▸ Excerpt:
════════

Chapter 4: Introducing Rhetorical Analysis
In this chapter, you will learn:
- the goals/purpose of rhetorical analysis
- how to identify, understand, and gather information about a text,its speaker, its audience, and its situation
- the differences between explicit and implicit claims and arguments
In your next major essay, you will analyze an argument that is part of your chosen controversy’s discourse. Before guiding you through the steps of rhetorical analysis, we want to begin this chapter with a quick definition.
A rhetorical analysis is any effort to explain text-based persuasion with reference to audience and situation. You’ve already written one kind of rhetorical analysis. While mapping your controversy, you explained a series of arguments with reference to the audience (the stakeholders) and the situation (the stakeholders’ interests, the controversy’s history, the community’s values and beliefs). In this unit, you will write another kind of rhetorical analysis. Instead of focusing on a controversy, you’ll focus on one text—one article, one interview, one video or image. Instead of explaining how several viewpoints fit together in a conversation, you’ll explain how the reasons and the evidence fit together in a single argument. Instead of showing how the viewpoints move the controversy in one direction or another, you’ll show how the reasons and the evidence move the audience to believe one thing or another.
Writing a rhetorical analysis is beneficial to you in many ways. First, this kind of thinking will help you to look at sources and information in critical ways. Second, this kind of thinking will prepare you for writing a persuasive argument. Rhetorical analysis is strategic. It helps people understand the situation and the audience in order to be more persuasive. After mapping a controversy and analyzing an argument, you’ll be prepared to persuade an audience.
There’s another way to think about rhetorical analysis, something to keep in mind as you strategize. Rhetorical analysis is ethical. Rhetorical analysis can teach us to be more understanding of those with whom we disagree. And rhetorical analysis can teach us to be critical of those with whom we agree.
To analyze an argument that doesn’t persuade you, you must take the reasons seriously. And you must think carefully about why those reasons would move a group of reasonable people. So the first step in rhetorical analysis involves putting aside your own beliefs. Your question is not, “Do I find this argument convincing?” but instead, “Why would these people find this argument convincing?” Since your aim is to answer this second question, you cannot dismiss the audience or the argument as simply “wrong” or “wrong-headed.” Even though you may not agree, you do have to listen carefully, so that you can understand and then speak to different people with different perspectives. This consideration helps develop effective discourse that can solve complex problems.
If you’re analyzing an argument that persuades you, then you have already listened considerately. In this case, rhetorical analysis will help you to listen critically. Your question now becomes, “How does this argument persuade someone like me?” Once you see that your own beliefs are based on someone else’s persuasive efforts, you may feel a little less committed to that viewpoint. Just like people you disagree with, you base your beliefs on persuasive arguments. And just as the considerate person won’t go to war with someone they understand, the critical person won’t go to war over something they question. Being critical doesn’t mean you have to give up on your beliefs, nor does being considerate mean that you have to change your mind. You can remain committed while listening considerately and believing critically. This practice, too, is part of effective discourse that can solve problems.

════════

▸ Supplied data:
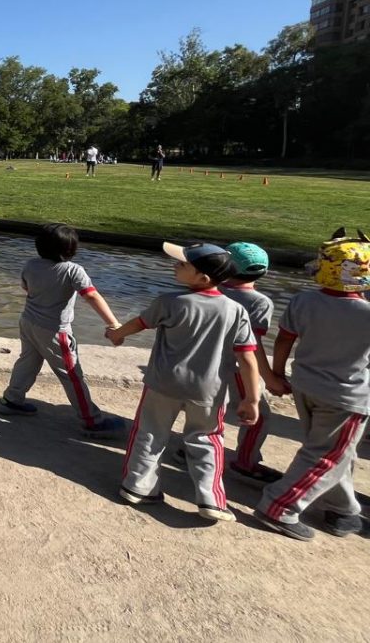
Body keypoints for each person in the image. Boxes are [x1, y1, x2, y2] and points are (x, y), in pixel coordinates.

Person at [106, 242, 259, 522]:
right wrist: (252, 398)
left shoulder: (169, 302)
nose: (175, 265)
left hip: (163, 383)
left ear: (203, 277)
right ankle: (211, 499)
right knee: (208, 440)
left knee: (150, 432)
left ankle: (138, 487)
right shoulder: (236, 311)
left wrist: (117, 335)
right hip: (209, 391)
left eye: (182, 264)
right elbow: (248, 358)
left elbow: (139, 323)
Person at [255, 230, 370, 541]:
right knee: (327, 455)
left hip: (305, 385)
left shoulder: (303, 300)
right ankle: (279, 506)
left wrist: (276, 374)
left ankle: (343, 509)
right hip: (345, 395)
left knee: (330, 450)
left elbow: (283, 340)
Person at [0, 223, 127, 438]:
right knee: (72, 376)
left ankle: (11, 400)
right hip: (55, 331)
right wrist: (114, 324)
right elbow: (92, 296)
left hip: (28, 322)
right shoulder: (73, 270)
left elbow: (26, 288)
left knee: (27, 362)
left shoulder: (30, 265)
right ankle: (92, 421)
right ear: (70, 250)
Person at [220, 242, 280, 483]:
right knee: (258, 416)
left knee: (212, 407)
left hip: (211, 364)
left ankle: (186, 449)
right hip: (238, 367)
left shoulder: (212, 288)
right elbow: (252, 346)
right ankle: (245, 462)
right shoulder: (259, 302)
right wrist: (269, 377)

════════

▸ To do:
1. Decide whether each statement agrees with the rhetorical analysis chapter, answering yes or no and quoting the chapter's deciding words: (a) The chapter calls rhetorical analysis ethical. (b) According to the chapter, the first step in rhetorical analysis is deciding whether you yourself find the argument convincing. (c) The chapter says that being critical means giving up your beliefs.
2. Write the next part of the rhetorical analysis chapter, picking up after its final sentence.
The rows have nothing to do with the chapter on rhetorical analysis.

▸ Expected responses:
1.
(a) Yes: "Rhetorical analysis is ethical."
(b) No: "So the first step in rhetorical analysis involves putting aside your own beliefs."
(c) No: "Being critical doesn’t mean you have to give up on your beliefs"

2.
The Basics of Rhetorical Analysis: Speaker, Audience, Situation, Text
Any sort of analysis requires that you take something apart. Analysis begins with disassembling and labeling. The next three chapters introduce you to techniques for doing that. In order to teach you how to disassemble an argument and label its parts, we will define the parts of an argument and we will tell you how to find those parts. The four major parts that you must identify and label in any rhetorical analysis are the speaker, the audience, the situation, and the text.
The Speaker
The speaker is the person, the organization, or the company trying to persuade. Sometimes it’s difficult to pinpoint exactly who the speaker is. Corporate advertisements, for instance, are often produced by marketing firms, even though they speak for the companies they represent. Is Nike or Wieden+Kennedy telling you to “Just do it”? It’s often easiest and best simply to assume that the speaker is the person or the group identified in the argument: Whoever is presented as the speaker is the speaker. In a Nike advertisement, therefore, the Nike corporation is the speaker. An introductory-level rhetorical analysis, such as the one you must write, can settle on the ostensible speaker (the person or organization who seems to be trying to persuade). But a more sophisticated rhetorical analysis might distinguish between the ostensible speaker, the real speaker, and the implied speaker. To return to our earlier example, the ostensible speaker in a Nike shoe commercial is Nike. The real speaker is the advertising firm (Wieden+Kennedy). The implied speaker is the star of the commercial, the athlete who runs up a flight of stairs and breathlessly declares, “Just do it!”
For the time being, we encourage you to focus on the ostensible speaker—the person or organization presented in the text as the persuader. Hereafter, we will simply use the term “speaker.” And we suggest that you divide your knowledge about this speaker into two categories: invented and situated. There is the information you learn about the speaker from the text itself. This is invented information because the speaker presents it in the body of their argument. Speakers use invented information to present themselves in the best possible light. For example, the speaker may reveal that they know a lot by citing expert sources; they may reveal that they are part of a community by referencing insider information; they may show that they care about certain things by saying, “Like you, I value education and family.” On the other hand, there is information that the audience is likely to know about the speaker before reading the argument. This is situated information because it is established before the speaker begins to persuade. You can find situated information about the speaker by looking for articles about the person’s or the organization’s reputation. Other arguments by this speaker can also teach you about this person’s or this organization’s reputation.
The Audience
The audience is who is listening to an argument. Audiences can be narrow and also infinitely vast depending on the text. For the purpose of rhetorical analysis in this course, we will think in terms of target audiences: who, specifically, the speaker intends to listen to their argument and who, specifically, the speaker intends to persuade.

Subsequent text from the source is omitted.